A Diagnosis?

I wrote a little while ago about my ongoing health issues, and wanted to do a brief follow up report on where things stand.

I got a colonoscopy and endoscopy done in the end of August. Lots of odds and ends issues were found, including a polyp in my stomach that would have turned into stomach cancer had we not caught it and removed it. So, get your routine screenings done!!! My polyp friend was found during the endoscopy which is unusual – usually they’re found during colonoscopies. Colon cancer and of course stomach cancer are killers. If you’re over the recommended age, get your colonoscopy done. Just… do it. Poop yourself inside out for a Good Cause. It makes for a really crappy day of prep (see what I did there?) but it’s totally worth it.

After 7 biopsies, only one came back with anything truly substantial, and it said I have proctitis. Rectal inflammation. I had petechiae in my colon too, indicating something in my immune system is attacking my intestines. That is what we had suspected for a long long time, but this confirmed it.

I also waited 4 months from referral to get into a rheumatology practice, which is apparently a miraculously short waiting period around here. There’s a massive shortage of rheumatologists. And that’s where the pieces are starting to come together.

The woman I saw at the rheumatologist is great. She did a thorough physical exam, asked me tons of weird questions, and came to two conclusions: 1) I have fibromyalgia, which my husband and I have suspected for years, and 2) I have psoriatic arthritis, which is attacking my intestines, my eyes, and my joints. X-rays confirmed her suspicions enough to move forward with treatment.

Will that diagnosis hold? I don’t honestly know. Autoimmune diseases are notoriously difficult to diagnose and treat. But for now that’s what it looks like and we are moving forward with treatment.

Interestingly, one of the front line treatments for psoriatic arthritis is the medication my old GP put me on 12 or so years ago, which worked great for ages until supply problems cut me off. The really wonderful news is that the rheumatologist is a part of Upstate Medical University, which as a massive research facility is big enough and has enough clout to get its hands on sulfasalazine, which is the medication I’ve been unable to get from smaller pharmacies. So in a small dose of irony, I’m just back on my old medication after a whole lot of testing and enough x-rays to glow in the dark, but with some more information backing the prescription.
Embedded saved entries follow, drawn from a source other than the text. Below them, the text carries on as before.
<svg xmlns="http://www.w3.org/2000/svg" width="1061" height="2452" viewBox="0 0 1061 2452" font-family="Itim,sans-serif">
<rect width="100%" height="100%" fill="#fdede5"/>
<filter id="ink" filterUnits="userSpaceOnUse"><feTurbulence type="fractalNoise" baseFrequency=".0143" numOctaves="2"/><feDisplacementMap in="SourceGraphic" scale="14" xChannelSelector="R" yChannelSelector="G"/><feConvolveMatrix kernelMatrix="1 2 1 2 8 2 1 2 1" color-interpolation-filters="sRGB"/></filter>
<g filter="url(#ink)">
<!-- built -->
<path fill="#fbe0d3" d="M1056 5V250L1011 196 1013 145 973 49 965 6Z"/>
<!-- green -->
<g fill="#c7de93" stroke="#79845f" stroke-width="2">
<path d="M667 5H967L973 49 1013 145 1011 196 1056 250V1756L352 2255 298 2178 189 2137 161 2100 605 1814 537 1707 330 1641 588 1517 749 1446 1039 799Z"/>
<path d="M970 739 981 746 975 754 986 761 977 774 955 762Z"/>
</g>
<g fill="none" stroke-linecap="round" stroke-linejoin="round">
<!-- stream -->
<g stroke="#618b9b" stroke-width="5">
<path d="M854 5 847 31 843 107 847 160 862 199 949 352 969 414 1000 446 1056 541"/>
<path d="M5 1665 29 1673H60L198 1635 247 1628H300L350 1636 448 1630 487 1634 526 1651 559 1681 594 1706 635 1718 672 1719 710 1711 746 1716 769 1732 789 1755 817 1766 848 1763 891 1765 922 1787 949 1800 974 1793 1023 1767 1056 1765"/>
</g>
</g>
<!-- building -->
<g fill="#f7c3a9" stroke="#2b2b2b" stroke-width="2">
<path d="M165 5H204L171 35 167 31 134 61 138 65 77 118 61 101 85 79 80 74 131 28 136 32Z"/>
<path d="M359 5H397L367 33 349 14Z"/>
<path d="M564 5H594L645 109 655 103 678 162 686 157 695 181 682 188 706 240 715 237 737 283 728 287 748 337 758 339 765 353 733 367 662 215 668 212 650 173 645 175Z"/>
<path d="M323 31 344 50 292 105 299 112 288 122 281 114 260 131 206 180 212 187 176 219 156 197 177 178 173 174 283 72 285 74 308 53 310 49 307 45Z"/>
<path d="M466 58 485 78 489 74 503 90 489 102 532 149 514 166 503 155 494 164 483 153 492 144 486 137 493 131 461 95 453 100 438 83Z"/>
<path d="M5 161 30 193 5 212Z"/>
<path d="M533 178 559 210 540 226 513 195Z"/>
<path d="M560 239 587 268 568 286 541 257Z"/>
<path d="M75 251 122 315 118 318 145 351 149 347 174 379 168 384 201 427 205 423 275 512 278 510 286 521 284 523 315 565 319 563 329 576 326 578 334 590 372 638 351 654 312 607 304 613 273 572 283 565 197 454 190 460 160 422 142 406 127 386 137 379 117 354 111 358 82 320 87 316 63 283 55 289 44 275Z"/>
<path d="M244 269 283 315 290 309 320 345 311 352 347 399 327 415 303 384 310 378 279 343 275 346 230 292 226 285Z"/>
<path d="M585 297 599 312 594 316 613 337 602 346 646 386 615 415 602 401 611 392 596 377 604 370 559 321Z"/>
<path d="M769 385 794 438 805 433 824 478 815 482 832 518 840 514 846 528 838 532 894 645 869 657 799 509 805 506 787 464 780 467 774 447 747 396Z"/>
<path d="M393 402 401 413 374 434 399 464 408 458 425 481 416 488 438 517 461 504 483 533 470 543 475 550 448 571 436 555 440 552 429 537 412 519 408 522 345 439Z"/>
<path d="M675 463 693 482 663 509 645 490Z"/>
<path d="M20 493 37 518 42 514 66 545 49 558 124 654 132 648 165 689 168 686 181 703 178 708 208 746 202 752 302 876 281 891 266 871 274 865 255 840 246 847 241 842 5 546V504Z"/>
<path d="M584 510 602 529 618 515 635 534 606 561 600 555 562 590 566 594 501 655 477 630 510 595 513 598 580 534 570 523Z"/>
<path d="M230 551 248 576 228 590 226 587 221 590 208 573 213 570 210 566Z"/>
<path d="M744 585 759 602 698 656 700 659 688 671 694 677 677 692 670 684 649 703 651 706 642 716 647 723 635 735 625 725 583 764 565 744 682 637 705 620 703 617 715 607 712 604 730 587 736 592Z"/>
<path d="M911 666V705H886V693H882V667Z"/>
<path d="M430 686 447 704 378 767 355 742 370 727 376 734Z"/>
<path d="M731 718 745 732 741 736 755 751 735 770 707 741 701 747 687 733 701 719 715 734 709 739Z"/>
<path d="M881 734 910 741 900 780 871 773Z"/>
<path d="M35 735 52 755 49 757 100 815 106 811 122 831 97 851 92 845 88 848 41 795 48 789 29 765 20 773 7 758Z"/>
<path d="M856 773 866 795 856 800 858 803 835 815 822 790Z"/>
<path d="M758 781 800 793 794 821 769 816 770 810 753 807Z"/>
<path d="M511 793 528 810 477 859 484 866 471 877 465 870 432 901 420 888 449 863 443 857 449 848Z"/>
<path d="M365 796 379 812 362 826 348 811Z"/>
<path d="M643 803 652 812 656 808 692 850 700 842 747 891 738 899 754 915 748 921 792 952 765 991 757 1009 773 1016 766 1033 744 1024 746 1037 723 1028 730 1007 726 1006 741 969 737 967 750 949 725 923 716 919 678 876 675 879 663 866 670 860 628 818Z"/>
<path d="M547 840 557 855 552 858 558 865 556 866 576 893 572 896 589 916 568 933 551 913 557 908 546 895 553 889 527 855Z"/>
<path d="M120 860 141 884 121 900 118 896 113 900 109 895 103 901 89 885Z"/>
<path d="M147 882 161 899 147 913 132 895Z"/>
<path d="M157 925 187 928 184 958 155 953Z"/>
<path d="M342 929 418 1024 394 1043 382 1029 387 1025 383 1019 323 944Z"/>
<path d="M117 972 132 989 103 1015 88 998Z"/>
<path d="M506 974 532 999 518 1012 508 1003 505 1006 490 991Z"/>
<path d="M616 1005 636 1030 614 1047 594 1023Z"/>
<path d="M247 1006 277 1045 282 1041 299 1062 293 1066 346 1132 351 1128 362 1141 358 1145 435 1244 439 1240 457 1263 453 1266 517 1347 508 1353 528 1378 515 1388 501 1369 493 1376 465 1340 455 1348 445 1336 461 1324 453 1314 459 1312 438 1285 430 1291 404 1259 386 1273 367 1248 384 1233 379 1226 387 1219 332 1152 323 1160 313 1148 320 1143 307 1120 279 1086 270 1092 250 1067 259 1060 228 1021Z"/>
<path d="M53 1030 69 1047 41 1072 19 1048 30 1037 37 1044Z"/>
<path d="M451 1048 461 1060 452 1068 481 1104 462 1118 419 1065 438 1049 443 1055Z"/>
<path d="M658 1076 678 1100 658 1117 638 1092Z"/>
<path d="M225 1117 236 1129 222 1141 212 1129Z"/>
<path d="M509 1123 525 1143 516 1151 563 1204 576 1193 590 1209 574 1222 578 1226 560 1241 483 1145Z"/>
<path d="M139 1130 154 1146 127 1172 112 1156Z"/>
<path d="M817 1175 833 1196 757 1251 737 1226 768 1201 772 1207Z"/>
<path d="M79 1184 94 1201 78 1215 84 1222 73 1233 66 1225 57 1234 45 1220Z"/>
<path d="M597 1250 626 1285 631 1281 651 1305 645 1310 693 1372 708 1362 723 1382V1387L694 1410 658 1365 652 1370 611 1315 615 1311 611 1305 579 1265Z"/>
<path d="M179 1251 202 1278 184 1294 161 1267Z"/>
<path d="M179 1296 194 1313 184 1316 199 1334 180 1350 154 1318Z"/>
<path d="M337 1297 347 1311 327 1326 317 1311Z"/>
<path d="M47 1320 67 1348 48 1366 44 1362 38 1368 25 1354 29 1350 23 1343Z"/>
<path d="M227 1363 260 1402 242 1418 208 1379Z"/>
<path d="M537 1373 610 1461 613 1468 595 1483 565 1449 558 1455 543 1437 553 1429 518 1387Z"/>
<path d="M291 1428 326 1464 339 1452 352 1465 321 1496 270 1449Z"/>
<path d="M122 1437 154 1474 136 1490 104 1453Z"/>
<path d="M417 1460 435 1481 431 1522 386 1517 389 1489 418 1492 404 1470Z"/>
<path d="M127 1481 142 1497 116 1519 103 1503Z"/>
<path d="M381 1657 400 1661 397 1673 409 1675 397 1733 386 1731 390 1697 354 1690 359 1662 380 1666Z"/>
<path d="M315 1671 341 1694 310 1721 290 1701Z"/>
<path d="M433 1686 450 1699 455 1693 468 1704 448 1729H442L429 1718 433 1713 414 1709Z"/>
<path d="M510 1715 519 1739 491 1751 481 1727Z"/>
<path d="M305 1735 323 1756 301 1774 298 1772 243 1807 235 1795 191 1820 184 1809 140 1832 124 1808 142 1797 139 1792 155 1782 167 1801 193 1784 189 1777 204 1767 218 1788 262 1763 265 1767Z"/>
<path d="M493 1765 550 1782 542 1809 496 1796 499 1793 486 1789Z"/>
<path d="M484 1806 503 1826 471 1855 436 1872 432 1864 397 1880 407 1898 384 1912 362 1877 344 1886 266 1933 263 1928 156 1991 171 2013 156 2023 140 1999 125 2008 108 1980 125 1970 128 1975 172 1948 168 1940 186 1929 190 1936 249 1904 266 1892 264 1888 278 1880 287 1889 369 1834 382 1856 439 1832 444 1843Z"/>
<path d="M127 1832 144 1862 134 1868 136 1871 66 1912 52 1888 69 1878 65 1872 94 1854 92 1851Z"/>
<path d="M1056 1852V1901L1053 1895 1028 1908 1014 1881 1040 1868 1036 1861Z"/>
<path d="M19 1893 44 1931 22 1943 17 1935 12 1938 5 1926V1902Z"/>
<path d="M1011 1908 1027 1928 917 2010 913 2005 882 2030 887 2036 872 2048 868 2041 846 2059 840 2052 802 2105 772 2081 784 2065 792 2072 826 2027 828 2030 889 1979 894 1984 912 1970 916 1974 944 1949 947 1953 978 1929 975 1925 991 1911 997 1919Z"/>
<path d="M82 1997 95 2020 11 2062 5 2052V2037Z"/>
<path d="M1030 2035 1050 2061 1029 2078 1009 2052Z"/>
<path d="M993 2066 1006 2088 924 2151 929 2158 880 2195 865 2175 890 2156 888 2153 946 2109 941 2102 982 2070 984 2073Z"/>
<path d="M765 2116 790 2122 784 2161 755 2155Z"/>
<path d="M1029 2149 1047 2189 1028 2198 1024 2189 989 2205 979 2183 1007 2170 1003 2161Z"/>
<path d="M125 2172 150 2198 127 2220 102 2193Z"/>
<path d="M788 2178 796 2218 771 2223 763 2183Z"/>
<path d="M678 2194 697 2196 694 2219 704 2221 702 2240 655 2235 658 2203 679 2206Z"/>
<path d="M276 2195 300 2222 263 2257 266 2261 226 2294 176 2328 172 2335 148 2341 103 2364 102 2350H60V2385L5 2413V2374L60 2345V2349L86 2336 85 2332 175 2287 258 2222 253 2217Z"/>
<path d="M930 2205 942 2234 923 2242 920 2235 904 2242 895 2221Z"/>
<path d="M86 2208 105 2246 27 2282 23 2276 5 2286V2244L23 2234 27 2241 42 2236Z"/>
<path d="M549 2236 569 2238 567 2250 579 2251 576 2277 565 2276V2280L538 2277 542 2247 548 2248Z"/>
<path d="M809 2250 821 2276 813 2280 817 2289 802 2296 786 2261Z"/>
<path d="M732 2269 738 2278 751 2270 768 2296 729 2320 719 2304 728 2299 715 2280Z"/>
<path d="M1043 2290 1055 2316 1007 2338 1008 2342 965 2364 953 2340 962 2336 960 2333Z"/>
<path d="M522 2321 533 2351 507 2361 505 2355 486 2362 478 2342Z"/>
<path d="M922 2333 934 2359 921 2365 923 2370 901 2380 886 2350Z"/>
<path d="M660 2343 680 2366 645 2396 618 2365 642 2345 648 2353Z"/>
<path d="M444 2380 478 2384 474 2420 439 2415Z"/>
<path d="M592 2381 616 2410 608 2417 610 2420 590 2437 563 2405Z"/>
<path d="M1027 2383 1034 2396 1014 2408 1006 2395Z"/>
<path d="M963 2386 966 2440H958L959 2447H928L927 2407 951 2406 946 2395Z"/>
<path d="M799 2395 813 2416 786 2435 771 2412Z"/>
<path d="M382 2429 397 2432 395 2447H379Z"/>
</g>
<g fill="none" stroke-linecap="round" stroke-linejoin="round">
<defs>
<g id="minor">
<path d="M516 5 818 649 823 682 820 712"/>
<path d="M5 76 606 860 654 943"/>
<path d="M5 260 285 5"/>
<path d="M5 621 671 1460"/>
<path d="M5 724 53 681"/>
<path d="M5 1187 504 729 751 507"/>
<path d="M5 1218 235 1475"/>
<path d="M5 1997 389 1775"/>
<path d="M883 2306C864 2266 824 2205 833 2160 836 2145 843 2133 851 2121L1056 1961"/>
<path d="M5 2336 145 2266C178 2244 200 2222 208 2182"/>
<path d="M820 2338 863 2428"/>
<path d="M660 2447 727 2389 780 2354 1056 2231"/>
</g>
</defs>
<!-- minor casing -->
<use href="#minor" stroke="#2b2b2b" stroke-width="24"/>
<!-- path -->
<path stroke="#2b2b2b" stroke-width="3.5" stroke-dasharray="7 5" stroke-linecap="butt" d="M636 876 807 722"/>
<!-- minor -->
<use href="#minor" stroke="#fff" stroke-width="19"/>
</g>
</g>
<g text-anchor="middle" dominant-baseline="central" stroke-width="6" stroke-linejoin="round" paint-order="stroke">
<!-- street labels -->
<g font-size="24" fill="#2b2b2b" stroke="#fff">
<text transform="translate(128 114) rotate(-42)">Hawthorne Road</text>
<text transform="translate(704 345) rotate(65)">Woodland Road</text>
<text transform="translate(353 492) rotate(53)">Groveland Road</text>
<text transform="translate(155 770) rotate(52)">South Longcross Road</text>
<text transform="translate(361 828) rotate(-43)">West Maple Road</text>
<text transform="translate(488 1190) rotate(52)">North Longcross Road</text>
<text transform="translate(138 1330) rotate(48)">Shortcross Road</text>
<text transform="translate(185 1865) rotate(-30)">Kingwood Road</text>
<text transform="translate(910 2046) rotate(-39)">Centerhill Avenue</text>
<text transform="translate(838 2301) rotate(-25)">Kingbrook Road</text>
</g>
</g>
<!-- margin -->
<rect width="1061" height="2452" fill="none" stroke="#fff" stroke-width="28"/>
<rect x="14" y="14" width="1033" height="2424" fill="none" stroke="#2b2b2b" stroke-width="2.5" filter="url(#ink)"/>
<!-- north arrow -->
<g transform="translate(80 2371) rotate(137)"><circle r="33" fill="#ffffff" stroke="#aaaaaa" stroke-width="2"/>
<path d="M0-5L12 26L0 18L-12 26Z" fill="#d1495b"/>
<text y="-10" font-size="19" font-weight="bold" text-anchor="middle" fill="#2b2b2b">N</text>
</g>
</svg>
Will I also need a biological like Humira added to my regimen? Probably. But first we are going to see what happens to all my inflammation and pain and fatigue once I’m back on the working dose of sulfasalazine for a while. It’s tricky in that some of my pain and fatigue are actually the fibromyalgia. But the inflammation – markers for which are sky high at the moment – is the critical marker for monitoring how the psoriatic arthritis responds to the sulfasalazine. If my x-rays show improvement, and my WBC and ESR and calprotectin go back down with just sulfasalazine, that would be wonderful.

The upshot of all of this? I’m feeling decent right now just out of sheer coincidence. Flare ups happen and suck, but I appear to be on the back side of one fatigue-wise at the moment. And I’m feeling hopeful that maybe we’ve figured out what’s been going on for the last 14 years. And I’m feeling hopeful that I’ve got a team who will figure out good treatment options. AND I feel like my team will adapt and follow the evidence if it turns out psoriatic arthritis isn’t the right diagnosis and we need to do more digging.

What’s it like to have a diagnosis after FOURTEEN DAMN YEARS?!? I feel seen and heard and believed. It’s the last one that is so important. I’ve been dismissed as crazy or hysterical or hypochondriac for so long, that to have an actual team of not one but THREE doctors (GP, gastroenterologist, and rheumatologist) believe me is… making me feel sane. It gets to you, the disbelief. Despite my knowing my symptoms were real, I spent 14 years second guessing myself. I feel like I can breathe a little easier and trust myself a little more now.

And I’m so hopeful that I’ll start feeling better. There isn’t really treatment for fibromyalgia, just management. But if my intestines get better and my joints get better and my fatigue gets better, then dude. I can handle the lingering symptoms of fibromyalgia. I’ve been through worse.